I am confused when to use $n^r$ or $r^n$ formula but what I see is that the number of ways can be explained by either formula so when to apply which formula,please clarify?

Answer 1

$n^r$ captures the number of ways to arrange $r$ objects into a line when you have $n$ options at each position. On the other hand, $r^n$ will capture the number of ways to arrange $n$ objects into a line with $r$ options at each position. As you can see, there's not a fundamental difference between the two formulas because they're solving the same kind of counting problem. The difference is only in how many objects are in the arrangement (which is the power) and how many options you have at each position of the arrangement (which is the base).

Crucial to these is that repetition is allowed, meaning you can use the same object in multiple positions, and that order matters. The formula is a consequence of what's often known as the 'multiplication principle'.

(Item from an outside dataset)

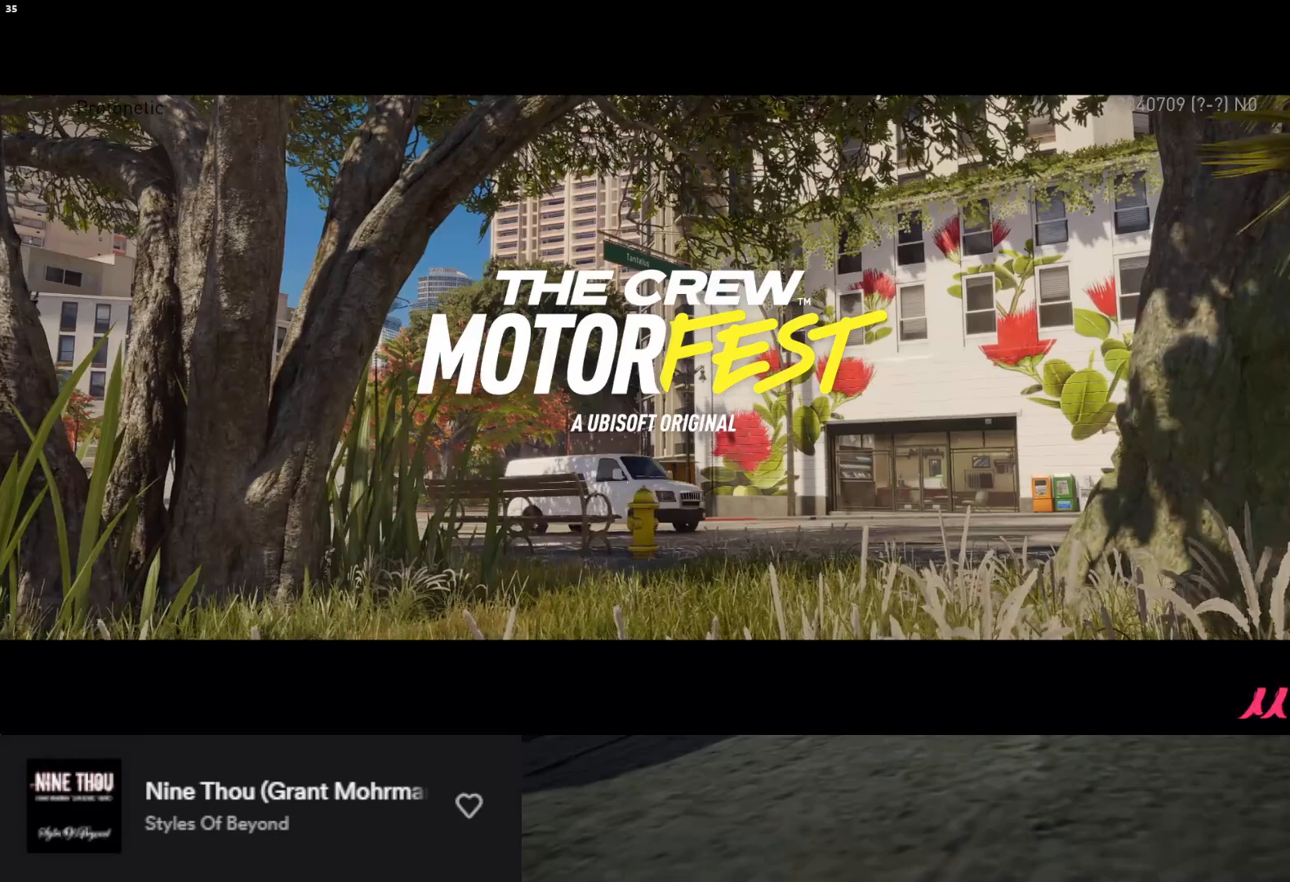
Gameplay with a controller (Xbox layout); each line is a JSON object with the inputs held at the frame after it. "events" lists button and stick changes between this image and that frame as [ms after this image, input, new state], when the widget could be followed in between. Not read: L3.
{"buttons": ["L2", "R2"], "left_stick": "center", "right_stick": "center", "events": [[217, "R2", "down"], [350, "R2", "up"], [400, "L2", "down"], [450, "R2", "down"]]}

As an example of their differences, let $r = 3$ and $n = 2$. Then $n^r$ can be seen as the number of binary strings of length 3 (000, 001, 010, etc.) where as $r^n$ can be seen as the number of ternary strings of length 2 (00, 01, 02, 10, etc.).

Answer 2

$n^r$ is the number of functions from a set of size $r$ to a set of size $n$: $$ n^r=\overbrace{\ \ \ \ \ \ n\ \ \ \ \ \ }^{\text{choices for element }1}\times\overbrace{\ \ \ \ \ \ n\ \ \ \ \ \ }^{\text{choices for element }2}\times\,\cdots\,\times\overbrace{\ \ \ \ \ \ n\ \ \ \ \ \ }^{\text{choices for element }r} $$ $n^r$ is also the number of ways to fill each of $r$ slots with one of $n$ objects where any of the objects can be reused.

If you think about it, you can see that these are saying the same thing.

Answer 3

I like to think a number lock when I think that formula. I.e. if you have a lock with four dials with numbers from 0 to 9, then the number of possible combinations is $10^4$, because there are four dials and each have 10 numbers.